Text block =>
^^^^^^^^

The rain has stopped! Thank the Lord!

For now, it’s time to talk about the three Rs, and, no, this is not a refresher course in elementary education.

Rain. Runoff. Red. As in red snapper.

Let’s take first things first, rain and runoff.

Just when you think we’ve had enough tragedy in the latest five-year run of floods, hurricanes, torrential rain, tornadoes and hail — and a pandemic thrown into the mix — families are facing the loss of loved ones from the eruption of the storm off our coast last week that sank the Seacor Power lift boat. It all the more points to staying safe amidst this latest blow. Don’t do anything foolish. Flood waters will continue to be a problem for the next several days.

  • False River is closed to outboard motor traffic. You can use electric trolling motors from the launches, but don’t crank the big engine. Water is over the bulkheads in most places, and runoff on both ends of this oxbow lake will drive water levels higher.
  • CCA Louisiana postponed its inaugural Casting for the Coast bass tournament and rescheduled it for Sept. 18.

^^^^^^^^

Recorded data =>
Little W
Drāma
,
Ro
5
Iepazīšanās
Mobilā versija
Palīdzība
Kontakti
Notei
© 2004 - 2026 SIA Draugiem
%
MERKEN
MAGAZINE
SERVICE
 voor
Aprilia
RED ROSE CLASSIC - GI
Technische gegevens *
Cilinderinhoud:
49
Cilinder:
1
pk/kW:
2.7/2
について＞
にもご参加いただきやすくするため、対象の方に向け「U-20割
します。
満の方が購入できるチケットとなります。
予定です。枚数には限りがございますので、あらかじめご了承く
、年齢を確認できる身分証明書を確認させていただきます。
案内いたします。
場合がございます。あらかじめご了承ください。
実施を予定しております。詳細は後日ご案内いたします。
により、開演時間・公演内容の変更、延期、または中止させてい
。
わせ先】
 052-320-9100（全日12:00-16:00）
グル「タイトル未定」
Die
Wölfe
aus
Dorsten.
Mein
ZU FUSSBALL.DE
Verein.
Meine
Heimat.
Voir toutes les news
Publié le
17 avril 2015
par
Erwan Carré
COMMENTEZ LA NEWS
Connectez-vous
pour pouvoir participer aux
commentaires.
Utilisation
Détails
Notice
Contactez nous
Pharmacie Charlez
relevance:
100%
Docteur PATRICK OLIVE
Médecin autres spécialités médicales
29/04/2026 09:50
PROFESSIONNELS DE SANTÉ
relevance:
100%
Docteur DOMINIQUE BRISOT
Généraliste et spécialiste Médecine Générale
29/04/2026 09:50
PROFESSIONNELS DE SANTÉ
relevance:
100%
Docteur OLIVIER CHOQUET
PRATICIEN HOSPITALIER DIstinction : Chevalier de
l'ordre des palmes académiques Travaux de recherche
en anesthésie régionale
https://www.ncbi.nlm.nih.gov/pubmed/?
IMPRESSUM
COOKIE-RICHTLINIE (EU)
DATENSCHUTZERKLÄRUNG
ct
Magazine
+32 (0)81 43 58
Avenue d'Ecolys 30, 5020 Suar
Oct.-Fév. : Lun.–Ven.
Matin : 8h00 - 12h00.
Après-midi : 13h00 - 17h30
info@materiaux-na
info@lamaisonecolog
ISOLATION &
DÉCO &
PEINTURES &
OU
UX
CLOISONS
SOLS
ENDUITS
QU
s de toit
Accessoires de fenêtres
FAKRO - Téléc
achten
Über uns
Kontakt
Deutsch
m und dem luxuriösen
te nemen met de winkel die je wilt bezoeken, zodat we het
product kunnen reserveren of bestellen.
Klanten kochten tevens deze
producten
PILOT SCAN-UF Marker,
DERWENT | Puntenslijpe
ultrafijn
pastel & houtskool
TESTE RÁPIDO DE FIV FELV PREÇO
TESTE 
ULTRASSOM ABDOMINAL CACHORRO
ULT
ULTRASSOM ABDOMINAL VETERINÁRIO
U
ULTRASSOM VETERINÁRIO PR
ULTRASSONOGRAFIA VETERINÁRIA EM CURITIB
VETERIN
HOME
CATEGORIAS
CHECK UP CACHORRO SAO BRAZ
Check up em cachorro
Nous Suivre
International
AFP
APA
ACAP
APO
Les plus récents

^^^^^^^^

What needs to be done =>
Answer these questions from the text about rain and runoff.
1. What lift boat sank in the storm off the coast last week?
2. What kind of motors may still be used from the launches on False River?
3. To what date was the Casting for the Coast bass tournament rescheduled?

Output below =>
1. The Seacor Power.
2. Electric trolling motors.
3. Sept. 18.